The People's Daily recently carried an article indicating that sales of the China-developed enhanced versatile disc (EVD) products, which supposedly has a picture quality five times clearer than digital video disc (DVD) players, are far lower than expected.
Common complaints from users include the higher price of EVD players (about two times higher than an ordinary DVD player) the need to purchase a digital TV set to see real differences in quality, and the limited number of movie titles currently available on the market.
Nor is this problem limited to end-users – EVD player makers are also growing increasingly frustrated. Fan Wenjian, a spokesman with Shinco, a major force in the nine-member EVD industrial alliance, said more than 1,000 EVD players, including 500 in Beijing, were sold in the past week across the country following the national product launch on January 1. Anticipating higher sales, the company shipped 100,000 units to the Chinese mainland, Hong Kong and Southeast Asian markets.
The EVD standard is expected to expand the research and development of the technology in China so that the heavy royalties paid to foreign DVD patent owners will be avoided–currently it is reported that Chinese manufacturers need to pay US$13.8 in royalties for every DVD player they make. Due to low market reception during the initial stage, however, EVD players have to be compatible with DVD players, so EVD makers may still need to pay the US$13.8 in royalties, in addition to US$2 in royalties related to the EVD standard.

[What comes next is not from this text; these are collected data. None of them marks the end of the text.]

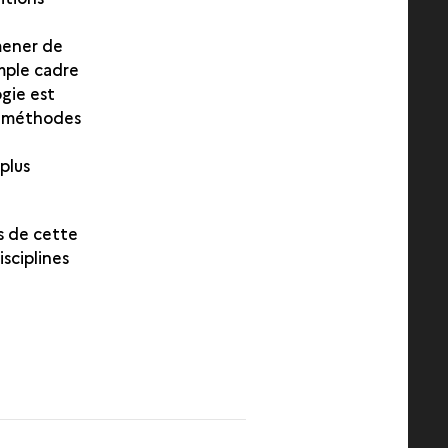
mener de
imple cadre
ogie est
es méthodes
 plus
s de cette
isciplines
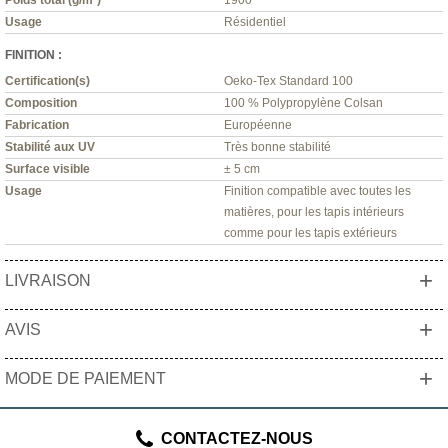
Poids total (g/m²)
1900
Usage
Résidentiel
FINITION :
Certification(s)
Oeko-Tex Standard 100
Composition
100 % Polypropylène Colsan
Fabrication
Européenne
Stabilité aux UV
Très bonne stabilité
Surface visible
± 5 cm
Usage
Finition compatible avec toutes les
matières, pour les tapis intérieurs
comme pour les tapis extérieurs
+
LIVRAISON
+
AVIS
+
MODE DE PAIEMENT
CONTACTEZ-NOUS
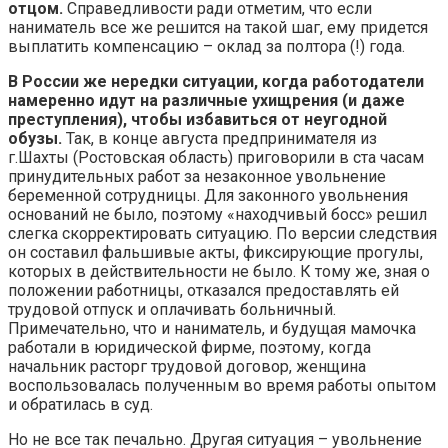
отцом.
Справедливости ради отметим, что если
наниматель все же решится на такой шаг, ему придется
выплатить компенсацию – оклад за полтора (!) года.
В России же нередки ситуации, когда работодатели
намеренно идут на различные ухищрения (и даже
преступления), чтобы избавиться от неугодной
обузы.
Так, в конце августа предпринимателя из
г.Шахты (Ростовская область) приговорили в ста часам
принудительных работ за незаконное увольнение
беременной сотрудницы. Для законного увольнения
оснований не было, поэтому «находчивый босс» решил
слегка скорректировать ситуацию. По версии следствия
он составил фальшивые акты, фиксирующие прогулы,
которых в действительности не было. К тому же, зная о
положении работницы, отказался предоставлять ей
трудовой отпуск и оплачивать больничный.
Примечательно, что и наниматель, и будущая мамочка
работали в юридической фирме, поэтому, когда
начальник расторг трудовой договор, женщина
воспользовалась полученным во время работы опытом
и обратилась в суд.
Но не все так печально. Другая ситуация – увольнение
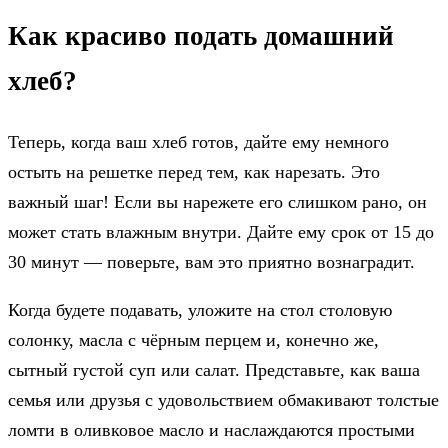
Как красиво подать домашний
хлеб?
Теперь, когда ваш хлеб готов, дайте ему немного
остыть на решетке перед тем, как нарезать. Это
важный шаг! Если вы нарежете его слишком рано, он
может стать влажным внутри. Дайте ему срок от 15 до
30 минут — поверьте, вам это приятно вознаградит.
Когда будете подавать, уложите на стол столовую
солонку, масла с чёрным перцем и, конечно же,
сытный густой суп или салат. Представьте, как ваша
семья или друзья с удовольствием обмакивают толстые
ломти в оливковое масло и наслаждаются простыми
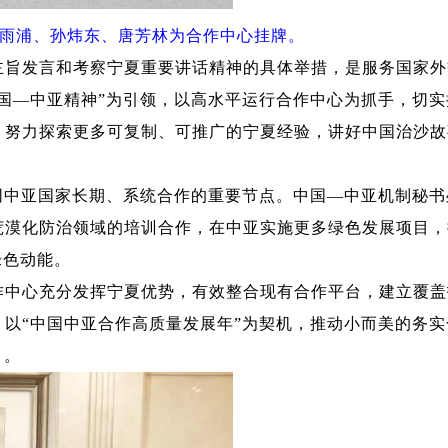
雨浦、孙炜东、唐芳林为合作中心挂牌。
旨发言和考察宁夏重要讲话精神的具体举措，是服务国家外
国—中亚精神”为引领，以高水平运行合作中心为抓手，切实
，努力探索更多可复制、可推广的宁夏经验，讲好中国治沙故
中亚国家长期、系统合作的重要节点。中国—中亚机制秘书
荒漠化防治领域的培训合作，在中亚实施更多绿色发展项目，
绿色动能。
中心充分发挥宁夏优势，有效整合现有合作平台，建立覆盖
以“中国中亚合作高质量发展年”为契机，推动小而美的务实
目。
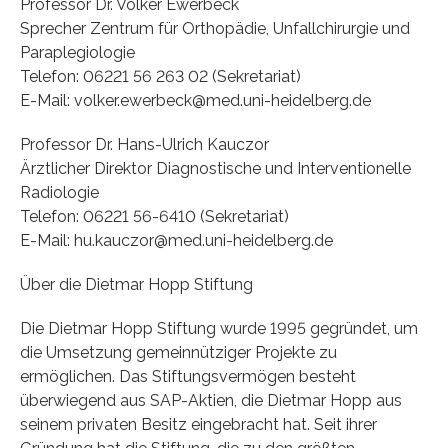
Professor Dr. Volker Ewerbeck
Sprecher Zentrum für Orthopädie, Unfallchirurgie und
Paraplegiologie
Telefon: 06221 56 263 02 (Sekretariat)
E-Mail: volker.ewerbeck@med.uni-heidelberg.de
Professor Dr. Hans-Ulrich Kauczor
Ärztlicher Direktor Diagnostische und Interventionelle
Radiologie
Telefon: 06221 56-6410 (Sekretariat)
E-Mail: hu.kauczor@med.uni-heidelberg.de
Über die Dietmar Hopp Stiftung
Die Dietmar Hopp Stiftung wurde 1995 gegründet, um
die Umsetzung gemeinnütziger Projekte zu
ermöglichen. Das Stiftungsvermögen besteht
überwiegend aus SAP-Aktien, die Dietmar Hopp aus
seinem privaten Besitz eingebracht hat. Seit ihrer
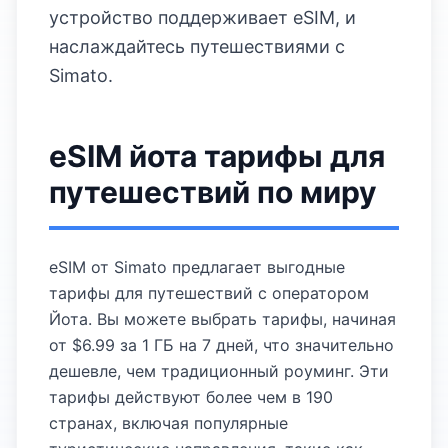
устройство поддерживает eSIM, и
наслаждайтесь путешествиями с
Simato.
eSIM йота тарифы для
путешествий по миру
eSIM от Simato предлагает выгодные
тарифы для путешествий с оператором
Йота. Вы можете выбрать тарифы, начиная
от $6.99 за 1 ГБ на 7 дней, что значительно
дешевле, чем традиционный роуминг. Эти
тарифы действуют более чем в 190
странах, включая популярные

According to a poll conducted by the website CCDINet.com, 63% of 1,940 people polled say the lack of EVD discs is the biggest obstacle to the popularization of EVD players, with 20% complaining that the price of EVD players is too expensive. Although the EVD alliance has already received support from some entertainment content providers such as MGM and 21st Century Fox, with an expected 1,600 titles available this year, it is hard to say if buyers' enthusiasm will last that long and if they will be able to afford an EVD movie disc, costing about twice that of a DVD disc.